Application Programmable Interfaces (APIs) are collections of software functions or procedures that can be used by other applications to fulfill their functionality. APIs provide an interface to the software component.These form the critical elements for the developing the applications and are used in varied applications from graph drawing packages, to speech engines, to web-based airline reservations systems, to computer security components.

Each API is supposed to behave the way it is coded i.e. it is functionality specific. These APIs may offer different results for different type of the input provided. The errors or the exceptions returned may also vary. However, once integrated within a product, the common functionality testing/integration testing may cover only those paths. By considering each API as a black box, a generalized approach of testing can be applied. But, there may be some paths which are not tested and lead to bugs in the application. Applications can be viewed and treated as APIs from a testing perspective.

The distinctive attributes that make testing of APIs slightly different from testing other common software interfaces like GUI testing.

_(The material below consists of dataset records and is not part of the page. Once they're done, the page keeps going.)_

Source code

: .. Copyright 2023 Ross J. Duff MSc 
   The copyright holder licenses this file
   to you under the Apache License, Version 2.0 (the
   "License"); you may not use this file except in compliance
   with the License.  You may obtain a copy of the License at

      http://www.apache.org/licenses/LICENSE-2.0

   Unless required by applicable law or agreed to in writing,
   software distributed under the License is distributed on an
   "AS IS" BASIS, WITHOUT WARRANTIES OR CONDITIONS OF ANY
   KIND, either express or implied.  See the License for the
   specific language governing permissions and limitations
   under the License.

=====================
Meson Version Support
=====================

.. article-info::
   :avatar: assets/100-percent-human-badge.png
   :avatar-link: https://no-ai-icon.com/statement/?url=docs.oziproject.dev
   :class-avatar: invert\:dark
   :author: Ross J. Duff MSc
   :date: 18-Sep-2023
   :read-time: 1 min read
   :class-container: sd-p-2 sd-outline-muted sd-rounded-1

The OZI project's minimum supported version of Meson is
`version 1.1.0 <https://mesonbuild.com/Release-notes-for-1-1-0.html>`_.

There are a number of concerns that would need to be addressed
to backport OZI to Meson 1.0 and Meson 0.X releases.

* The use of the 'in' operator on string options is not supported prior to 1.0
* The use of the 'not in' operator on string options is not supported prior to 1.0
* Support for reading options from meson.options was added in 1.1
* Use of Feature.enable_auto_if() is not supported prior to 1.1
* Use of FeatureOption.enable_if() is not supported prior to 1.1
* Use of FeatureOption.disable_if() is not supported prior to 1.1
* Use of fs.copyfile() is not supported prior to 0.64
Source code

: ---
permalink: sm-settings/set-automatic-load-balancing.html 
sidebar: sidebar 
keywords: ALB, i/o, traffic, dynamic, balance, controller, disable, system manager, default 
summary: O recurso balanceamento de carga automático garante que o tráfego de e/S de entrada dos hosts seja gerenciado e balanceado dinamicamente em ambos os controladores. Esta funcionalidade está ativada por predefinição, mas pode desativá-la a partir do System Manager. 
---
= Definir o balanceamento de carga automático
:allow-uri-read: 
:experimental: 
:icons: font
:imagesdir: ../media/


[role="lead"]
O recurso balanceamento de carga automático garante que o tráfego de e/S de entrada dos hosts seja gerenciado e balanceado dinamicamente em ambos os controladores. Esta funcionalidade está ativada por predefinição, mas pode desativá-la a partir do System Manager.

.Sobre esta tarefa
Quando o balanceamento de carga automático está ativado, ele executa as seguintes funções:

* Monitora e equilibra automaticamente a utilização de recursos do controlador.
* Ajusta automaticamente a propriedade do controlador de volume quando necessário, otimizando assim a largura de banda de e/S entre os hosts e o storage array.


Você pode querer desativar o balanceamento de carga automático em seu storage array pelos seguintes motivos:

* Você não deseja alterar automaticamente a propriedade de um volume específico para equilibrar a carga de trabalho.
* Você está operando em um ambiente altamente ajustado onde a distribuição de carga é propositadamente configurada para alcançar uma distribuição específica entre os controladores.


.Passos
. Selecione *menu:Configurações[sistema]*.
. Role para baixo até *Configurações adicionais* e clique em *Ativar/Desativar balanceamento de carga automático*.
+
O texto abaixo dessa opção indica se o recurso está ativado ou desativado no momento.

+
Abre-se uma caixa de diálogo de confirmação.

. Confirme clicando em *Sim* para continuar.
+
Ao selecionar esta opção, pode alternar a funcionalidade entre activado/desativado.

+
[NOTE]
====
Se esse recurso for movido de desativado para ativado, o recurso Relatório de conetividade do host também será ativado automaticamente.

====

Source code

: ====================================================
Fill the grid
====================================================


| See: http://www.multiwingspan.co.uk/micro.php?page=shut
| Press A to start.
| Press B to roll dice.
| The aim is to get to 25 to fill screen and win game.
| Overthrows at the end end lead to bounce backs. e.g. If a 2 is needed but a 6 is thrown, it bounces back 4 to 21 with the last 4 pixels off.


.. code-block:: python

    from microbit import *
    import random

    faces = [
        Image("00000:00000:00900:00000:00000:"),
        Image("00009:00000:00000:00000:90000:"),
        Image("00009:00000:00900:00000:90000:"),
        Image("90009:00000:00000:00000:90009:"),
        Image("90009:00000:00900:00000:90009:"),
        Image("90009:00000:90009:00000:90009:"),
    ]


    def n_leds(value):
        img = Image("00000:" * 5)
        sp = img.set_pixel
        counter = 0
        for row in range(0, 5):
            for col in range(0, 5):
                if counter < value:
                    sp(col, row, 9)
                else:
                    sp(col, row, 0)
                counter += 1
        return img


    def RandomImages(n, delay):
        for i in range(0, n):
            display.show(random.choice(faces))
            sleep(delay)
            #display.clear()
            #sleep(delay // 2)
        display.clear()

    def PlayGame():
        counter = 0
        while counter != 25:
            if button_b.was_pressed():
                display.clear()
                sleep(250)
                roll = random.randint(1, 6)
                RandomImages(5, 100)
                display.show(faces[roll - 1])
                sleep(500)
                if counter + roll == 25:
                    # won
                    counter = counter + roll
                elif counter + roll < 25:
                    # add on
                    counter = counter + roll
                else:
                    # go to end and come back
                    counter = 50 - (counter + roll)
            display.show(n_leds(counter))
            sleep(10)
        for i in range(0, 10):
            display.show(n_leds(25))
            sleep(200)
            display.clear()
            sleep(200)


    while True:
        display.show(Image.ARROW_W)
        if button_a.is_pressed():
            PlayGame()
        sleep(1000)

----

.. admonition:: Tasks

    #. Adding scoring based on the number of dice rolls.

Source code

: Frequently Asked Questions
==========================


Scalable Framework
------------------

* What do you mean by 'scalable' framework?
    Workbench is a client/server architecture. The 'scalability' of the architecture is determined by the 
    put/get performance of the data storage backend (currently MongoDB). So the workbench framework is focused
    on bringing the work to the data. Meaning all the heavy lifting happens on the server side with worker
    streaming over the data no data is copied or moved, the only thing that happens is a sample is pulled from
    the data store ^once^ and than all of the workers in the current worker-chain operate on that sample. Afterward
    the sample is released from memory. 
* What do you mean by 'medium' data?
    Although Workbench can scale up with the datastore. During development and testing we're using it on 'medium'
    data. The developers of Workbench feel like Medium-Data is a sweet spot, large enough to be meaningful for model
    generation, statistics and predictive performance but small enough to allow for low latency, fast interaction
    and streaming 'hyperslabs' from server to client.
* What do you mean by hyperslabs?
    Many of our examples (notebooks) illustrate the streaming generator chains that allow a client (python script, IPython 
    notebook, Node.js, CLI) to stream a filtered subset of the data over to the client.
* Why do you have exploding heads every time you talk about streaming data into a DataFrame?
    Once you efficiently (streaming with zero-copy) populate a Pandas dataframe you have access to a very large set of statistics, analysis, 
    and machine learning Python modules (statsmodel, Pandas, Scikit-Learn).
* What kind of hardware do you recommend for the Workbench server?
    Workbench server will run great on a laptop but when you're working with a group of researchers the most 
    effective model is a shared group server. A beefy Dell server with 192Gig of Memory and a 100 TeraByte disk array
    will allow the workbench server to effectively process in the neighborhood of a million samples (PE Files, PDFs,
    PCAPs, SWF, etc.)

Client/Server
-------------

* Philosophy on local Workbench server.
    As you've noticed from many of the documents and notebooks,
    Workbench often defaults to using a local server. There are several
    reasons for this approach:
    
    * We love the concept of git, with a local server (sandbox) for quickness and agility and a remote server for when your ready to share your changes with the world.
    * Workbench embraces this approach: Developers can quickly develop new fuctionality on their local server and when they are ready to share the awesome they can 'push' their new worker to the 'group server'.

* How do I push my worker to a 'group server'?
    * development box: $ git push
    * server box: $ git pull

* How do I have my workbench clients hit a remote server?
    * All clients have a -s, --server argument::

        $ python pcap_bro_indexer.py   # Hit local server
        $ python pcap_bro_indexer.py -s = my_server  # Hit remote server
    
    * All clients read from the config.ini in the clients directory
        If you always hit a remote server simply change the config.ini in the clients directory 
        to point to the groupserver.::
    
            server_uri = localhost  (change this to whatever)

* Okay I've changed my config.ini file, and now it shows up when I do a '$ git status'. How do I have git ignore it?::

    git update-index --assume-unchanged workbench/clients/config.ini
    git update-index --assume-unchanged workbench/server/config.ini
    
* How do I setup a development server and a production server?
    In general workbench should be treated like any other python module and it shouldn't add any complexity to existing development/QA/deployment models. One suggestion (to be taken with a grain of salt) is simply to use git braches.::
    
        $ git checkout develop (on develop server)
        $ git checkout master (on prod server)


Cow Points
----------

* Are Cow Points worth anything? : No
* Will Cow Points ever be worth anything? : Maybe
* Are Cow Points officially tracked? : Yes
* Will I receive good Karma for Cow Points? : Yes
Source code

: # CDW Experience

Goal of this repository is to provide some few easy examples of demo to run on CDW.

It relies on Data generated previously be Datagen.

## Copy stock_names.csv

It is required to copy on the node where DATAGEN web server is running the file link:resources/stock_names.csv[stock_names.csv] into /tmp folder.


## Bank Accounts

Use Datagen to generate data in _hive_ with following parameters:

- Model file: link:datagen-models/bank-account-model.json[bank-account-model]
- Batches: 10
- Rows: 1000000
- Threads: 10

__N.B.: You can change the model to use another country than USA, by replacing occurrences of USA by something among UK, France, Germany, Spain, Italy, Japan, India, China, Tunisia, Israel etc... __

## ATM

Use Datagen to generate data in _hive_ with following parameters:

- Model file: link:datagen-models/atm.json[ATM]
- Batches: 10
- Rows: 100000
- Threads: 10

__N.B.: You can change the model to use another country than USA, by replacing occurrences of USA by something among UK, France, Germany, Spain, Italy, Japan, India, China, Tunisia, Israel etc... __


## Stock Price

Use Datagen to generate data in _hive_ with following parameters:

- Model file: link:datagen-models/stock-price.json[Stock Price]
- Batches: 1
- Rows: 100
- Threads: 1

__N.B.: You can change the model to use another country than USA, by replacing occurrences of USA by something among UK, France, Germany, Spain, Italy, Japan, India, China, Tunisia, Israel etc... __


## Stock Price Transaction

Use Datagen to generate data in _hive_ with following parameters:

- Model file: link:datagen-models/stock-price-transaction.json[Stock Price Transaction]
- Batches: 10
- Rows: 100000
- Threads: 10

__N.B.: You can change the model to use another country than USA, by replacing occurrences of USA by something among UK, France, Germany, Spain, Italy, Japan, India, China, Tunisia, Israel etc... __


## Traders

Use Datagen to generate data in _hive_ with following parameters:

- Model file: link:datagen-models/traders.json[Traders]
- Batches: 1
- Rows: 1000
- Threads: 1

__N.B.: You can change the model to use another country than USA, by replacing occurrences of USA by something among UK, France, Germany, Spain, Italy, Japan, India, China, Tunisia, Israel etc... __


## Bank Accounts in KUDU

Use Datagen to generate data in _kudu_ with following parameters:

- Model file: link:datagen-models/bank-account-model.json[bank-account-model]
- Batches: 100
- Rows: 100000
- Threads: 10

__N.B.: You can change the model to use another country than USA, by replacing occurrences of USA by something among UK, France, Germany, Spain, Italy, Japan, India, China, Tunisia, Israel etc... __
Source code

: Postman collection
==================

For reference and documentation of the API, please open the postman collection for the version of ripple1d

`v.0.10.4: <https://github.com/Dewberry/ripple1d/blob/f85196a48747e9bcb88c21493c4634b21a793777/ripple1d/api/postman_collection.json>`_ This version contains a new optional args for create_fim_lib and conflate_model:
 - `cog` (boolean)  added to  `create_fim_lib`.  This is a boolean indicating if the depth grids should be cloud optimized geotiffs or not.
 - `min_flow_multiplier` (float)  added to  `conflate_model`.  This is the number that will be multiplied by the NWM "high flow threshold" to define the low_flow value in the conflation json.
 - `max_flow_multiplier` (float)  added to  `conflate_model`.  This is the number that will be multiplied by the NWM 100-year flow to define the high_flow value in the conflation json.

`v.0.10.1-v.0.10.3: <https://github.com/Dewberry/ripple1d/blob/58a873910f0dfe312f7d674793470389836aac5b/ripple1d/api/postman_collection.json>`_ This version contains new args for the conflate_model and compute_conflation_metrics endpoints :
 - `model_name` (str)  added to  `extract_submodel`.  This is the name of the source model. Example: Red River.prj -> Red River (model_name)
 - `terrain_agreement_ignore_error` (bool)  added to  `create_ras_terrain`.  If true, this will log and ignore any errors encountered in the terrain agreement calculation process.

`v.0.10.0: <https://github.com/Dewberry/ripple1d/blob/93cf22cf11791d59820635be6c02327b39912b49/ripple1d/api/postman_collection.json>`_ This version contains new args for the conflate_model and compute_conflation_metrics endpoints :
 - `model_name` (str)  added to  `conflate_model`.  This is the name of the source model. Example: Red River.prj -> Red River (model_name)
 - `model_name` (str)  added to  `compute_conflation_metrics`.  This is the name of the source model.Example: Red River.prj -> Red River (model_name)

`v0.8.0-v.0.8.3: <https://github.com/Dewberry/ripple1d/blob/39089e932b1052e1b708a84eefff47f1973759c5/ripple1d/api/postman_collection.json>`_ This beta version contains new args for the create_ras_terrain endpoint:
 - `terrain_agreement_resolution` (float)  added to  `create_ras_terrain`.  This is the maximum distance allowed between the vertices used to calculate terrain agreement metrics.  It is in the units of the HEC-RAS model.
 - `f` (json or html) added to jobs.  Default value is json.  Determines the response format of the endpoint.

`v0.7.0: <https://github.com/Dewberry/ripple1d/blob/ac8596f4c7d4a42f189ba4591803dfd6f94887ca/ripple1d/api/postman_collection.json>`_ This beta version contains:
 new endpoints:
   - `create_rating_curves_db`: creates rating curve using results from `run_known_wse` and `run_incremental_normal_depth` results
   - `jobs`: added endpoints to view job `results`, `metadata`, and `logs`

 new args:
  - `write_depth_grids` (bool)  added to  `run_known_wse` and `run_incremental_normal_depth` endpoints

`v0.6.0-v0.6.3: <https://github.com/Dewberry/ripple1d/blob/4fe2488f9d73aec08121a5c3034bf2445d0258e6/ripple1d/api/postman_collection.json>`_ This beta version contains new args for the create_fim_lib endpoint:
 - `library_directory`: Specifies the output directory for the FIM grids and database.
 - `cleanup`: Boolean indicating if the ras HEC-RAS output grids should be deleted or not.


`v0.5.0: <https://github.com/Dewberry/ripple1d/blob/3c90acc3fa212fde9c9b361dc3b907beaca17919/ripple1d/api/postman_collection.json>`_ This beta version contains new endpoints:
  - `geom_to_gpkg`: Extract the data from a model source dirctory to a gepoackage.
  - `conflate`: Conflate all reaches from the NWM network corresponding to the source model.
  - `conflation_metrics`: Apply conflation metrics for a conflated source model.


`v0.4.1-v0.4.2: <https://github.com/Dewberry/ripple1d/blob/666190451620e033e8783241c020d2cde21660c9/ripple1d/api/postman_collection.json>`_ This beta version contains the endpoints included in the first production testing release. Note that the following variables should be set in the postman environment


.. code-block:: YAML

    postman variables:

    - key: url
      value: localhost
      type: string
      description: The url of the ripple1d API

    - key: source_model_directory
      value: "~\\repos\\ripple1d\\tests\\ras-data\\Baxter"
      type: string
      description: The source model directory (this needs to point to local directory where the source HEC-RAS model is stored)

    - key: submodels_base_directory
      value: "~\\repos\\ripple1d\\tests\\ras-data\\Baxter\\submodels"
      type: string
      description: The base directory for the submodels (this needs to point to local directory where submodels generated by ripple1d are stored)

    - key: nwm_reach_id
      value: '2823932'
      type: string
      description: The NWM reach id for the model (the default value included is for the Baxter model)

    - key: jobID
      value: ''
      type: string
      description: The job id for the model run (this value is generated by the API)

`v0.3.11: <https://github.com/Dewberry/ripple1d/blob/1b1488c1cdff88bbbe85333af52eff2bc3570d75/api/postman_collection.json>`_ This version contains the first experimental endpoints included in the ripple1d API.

- Testing APIs requires a thorough knowledge of its inner workings: Some APIs may interact with the operating system kernel, other APIs, with other software to offer their functionality. Thus, an understanding of the inner workings of the interface would help in analyzing the call sequences and detecting the failures caused.
- Adequate programming skills: API tests are in form of sequences of calls, namely, programs.Each tester must possess expertise in the programming language that are targeted by the API.
- Lack of domain knowledge: Involve the testers from the initial stage of development. This would help the testers to have some understanding on the interface and avoid exploring while testing.
- No documentation: Without the documentation, it is difficult for the test designer to understand the purpose of calls, the parameter types and possible valid/invalid values, their return values, the calls it makes to other functions and usage scenarios. Hence, proper documentation would help test designer design the tests faster.
- Access to source code: The availability of the source code would help tester to understand and analyze the implementation mechanism used; and can identify the loops or vulnerabilities that may cause errors.
- Time constraints: Thorough testing of APIs is time consuming, requires a learning overhead and resources to develop tools and design tests.